Intrauterine insemination (IUI) is a simple procedure that puts sperm directly inside your uterus, which helps healthy sperm get closer to your egg.
How does IUI work?
IUI stands for in intrauterine insemination. It’s also sometimes called donor insemination, alternative insemination, or artificial insemination. IUI works by putting sperm cells directly into your uterus around the time you’re ovulating, helping the sperm get closer to your egg. This cuts down on the time and distance sperm has to travel, making it easier to fertilize your egg.
What can I expect during IUI?
Before IUI, you may take fertility medicines that help make your eggs mature and ready to be fertilized. Your doctor will do the insemination procedure during ovulation (when your ovaries release an egg). Sometimes you’ll be given hormones that trigger ovulation. They’ll figure out exactly when you’re ovulating and ready for the procedure to maximize your chances of getting pregnant.
Your partner or donor collects a semen sample at home or in the doctor’s office. The sperm are prepared for insemination through a process called “sperm washing” that pulls out a concentrated amount of healthy sperm. Sperm washing also helps get rid of chemicals in the semen that can cause reactions in your uterus and make it harder to get pregnant. If you’re using donor sperm from a sperm bank, the sperm bank generally sends the doctor’s office sperm that’s already “washed” and ready for IUI.

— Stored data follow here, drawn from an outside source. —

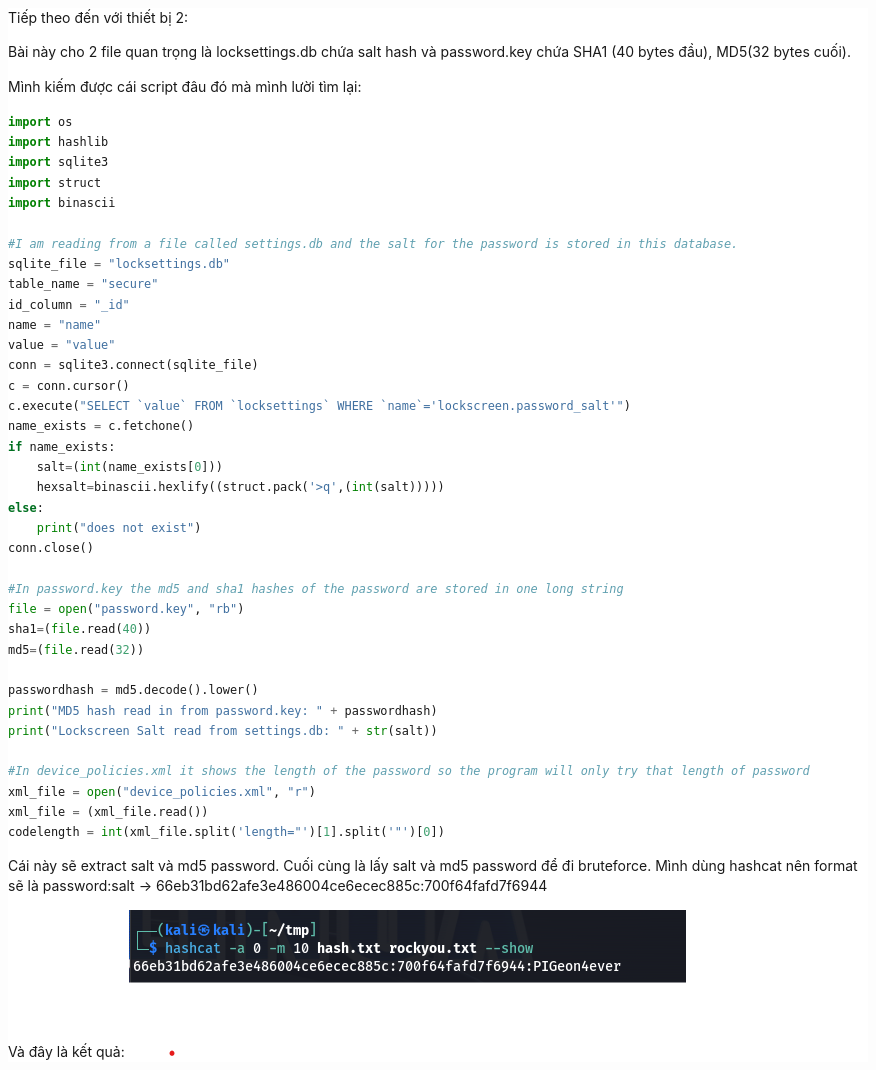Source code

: Tiếp theo đến với thiết bị 2:

Bài này cho 2 file quan trọng là locksettings.db chứa salt hash và password.key chứa SHA1 (40 bytes đầu), MD5(32 bytes cuối).

Mình kiếm được cái script đâu đó mà mình lười tìm lại:

```py
import os
import hashlib
import sqlite3
import struct
import binascii

#I am reading from a file called settings.db and the salt for the password is stored in this database.
sqlite_file = "locksettings.db"
table_name = "secure"
id_column = "_id"
name = "name"
value = "value"
conn = sqlite3.connect(sqlite_file)
c = conn.cursor()
c.execute("SELECT `value` FROM `locksettings` WHERE `name`='lockscreen.password_salt'")     
name_exists = c.fetchone()
if name_exists:
    salt=(int(name_exists[0]))
    hexsalt=binascii.hexlify((struct.pack('>q',(int(salt))))) 
else:
    print("does not exist")
conn.close()

#In password.key the md5 and sha1 hashes of the password are stored in one long string
file = open("password.key", "rb")
sha1=(file.read(40))
md5=(file.read(32))

passwordhash = md5.decode().lower()
print("MD5 hash read in from password.key: " + passwordhash)
print("Lockscreen Salt read from settings.db: " + str(salt))

#In device_policies.xml it shows the length of the password so the program will only try that length of password
xml_file = open("device_policies.xml", "r")
xml_file = (xml_file.read())
codelength = int(xml_file.split('length="')[1].split('"')[0])
```

Cái này sẽ extract salt và md5 password. Cuối cùng là lấy salt và md5 password để đi bruteforce. Mình dùng hashcat nên format sẽ là password:salt -> 66eb31bd62afe3e486004ce6ecec885c:700f64fafd7f6944

Và đây là kết quả:
![androidzoo2](./Android%20Zoo/dev2-androidzoo.png)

During the IUI procedure, the doctor slides a thin, flexible tube through your cervix into your uterus. They use a small syringe to insert the sperm through the tube directly into your uterus. Pregnancy happens if sperm fertilizes an egg, and the fertilized egg implants in the lining of your uterus.
The insemination procedure is done at your doctor’s office or at a fertility clinic, and it only takes about 5-10 minutes. It’s pretty quick, and you don’t need anesthesia. IUI is usually not painful, but some people have mild cramping.